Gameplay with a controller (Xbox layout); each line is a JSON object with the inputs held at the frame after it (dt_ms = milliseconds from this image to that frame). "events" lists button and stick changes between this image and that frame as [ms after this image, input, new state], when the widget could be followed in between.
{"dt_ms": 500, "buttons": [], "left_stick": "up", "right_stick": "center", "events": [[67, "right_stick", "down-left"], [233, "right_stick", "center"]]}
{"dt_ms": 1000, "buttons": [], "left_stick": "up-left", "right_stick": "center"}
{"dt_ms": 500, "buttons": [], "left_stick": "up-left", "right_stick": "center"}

-*-*-

### Your objective:
For the word "center", tally the lines above that hold it and answer with the number alone.

### Response to this exercise:
3